> [WHAT YOU HAVE TO DO]:
Everything in the data below is left aside except the lines from the one containing "280 1171 772" through the one containing "231 5 22.62"; repeat those exactly.
DATA Start Marker
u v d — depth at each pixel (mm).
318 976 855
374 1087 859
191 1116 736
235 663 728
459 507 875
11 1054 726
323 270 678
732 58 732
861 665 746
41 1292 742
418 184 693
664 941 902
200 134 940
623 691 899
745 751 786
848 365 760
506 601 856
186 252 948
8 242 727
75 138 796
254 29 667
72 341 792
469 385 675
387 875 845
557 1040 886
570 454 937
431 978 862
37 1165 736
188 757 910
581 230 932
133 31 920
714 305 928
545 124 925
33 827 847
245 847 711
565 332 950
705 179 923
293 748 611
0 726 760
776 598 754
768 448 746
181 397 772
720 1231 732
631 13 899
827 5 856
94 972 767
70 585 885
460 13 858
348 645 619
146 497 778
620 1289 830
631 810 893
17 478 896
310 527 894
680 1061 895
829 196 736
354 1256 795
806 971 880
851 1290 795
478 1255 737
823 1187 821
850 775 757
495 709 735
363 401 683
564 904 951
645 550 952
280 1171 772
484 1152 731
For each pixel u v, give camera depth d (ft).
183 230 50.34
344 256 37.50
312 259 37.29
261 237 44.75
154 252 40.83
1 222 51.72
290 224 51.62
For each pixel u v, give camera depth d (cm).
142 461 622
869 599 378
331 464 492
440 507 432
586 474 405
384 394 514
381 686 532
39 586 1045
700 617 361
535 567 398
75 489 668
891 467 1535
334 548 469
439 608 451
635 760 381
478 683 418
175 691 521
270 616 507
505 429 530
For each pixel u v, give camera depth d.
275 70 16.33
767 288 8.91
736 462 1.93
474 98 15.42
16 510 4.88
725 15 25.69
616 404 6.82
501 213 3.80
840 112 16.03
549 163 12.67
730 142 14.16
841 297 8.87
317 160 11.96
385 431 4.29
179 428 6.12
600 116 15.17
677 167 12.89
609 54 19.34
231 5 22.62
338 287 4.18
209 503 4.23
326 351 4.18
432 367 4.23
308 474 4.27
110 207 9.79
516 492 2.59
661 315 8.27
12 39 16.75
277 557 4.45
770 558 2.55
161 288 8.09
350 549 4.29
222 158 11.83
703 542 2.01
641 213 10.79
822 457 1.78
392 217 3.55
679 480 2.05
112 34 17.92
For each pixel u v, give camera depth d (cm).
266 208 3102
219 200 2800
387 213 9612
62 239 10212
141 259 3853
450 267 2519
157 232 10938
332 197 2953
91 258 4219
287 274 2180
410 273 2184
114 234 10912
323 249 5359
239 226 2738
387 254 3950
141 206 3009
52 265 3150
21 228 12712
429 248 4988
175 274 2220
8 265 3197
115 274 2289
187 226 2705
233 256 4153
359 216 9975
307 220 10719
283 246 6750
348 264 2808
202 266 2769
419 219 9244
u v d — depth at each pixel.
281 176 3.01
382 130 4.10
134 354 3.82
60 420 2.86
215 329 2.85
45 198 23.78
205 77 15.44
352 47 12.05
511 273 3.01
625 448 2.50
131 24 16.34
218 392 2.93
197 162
DATA End Marker
> [RESPONSE TO THE TASK]:
280 1171 772
484 1152 731
For each pixel u v, give camera depth d (ft).
183 230 50.34
344 256 37.50
312 259 37.29
261 237 44.75
154 252 40.83
1 222 51.72
290 224 51.62
For each pixel u v, give camera depth d (cm).
142 461 622
869 599 378
331 464 492
440 507 432
586 474 405
384 394 514
381 686 532
39 586 1045
700 617 361
535 567 398
75 489 668
891 467 1535
334 548 469
439 608 451
635 760 381
478 683 418
175 691 521
270 616 507
505 429 530
For each pixel u v, give camera depth d.
275 70 16.33
767 288 8.91
736 462 1.93
474 98 15.42
16 510 4.88
725 15 25.69
616 404 6.82
501 213 3.80
840 112 16.03
549 163 12.67
730 142 14.16
841 297 8.87
317 160 11.96
385 431 4.29
179 428 6.12
600 116 15.17
677 167 12.89
609 54 19.34
231 5 22.62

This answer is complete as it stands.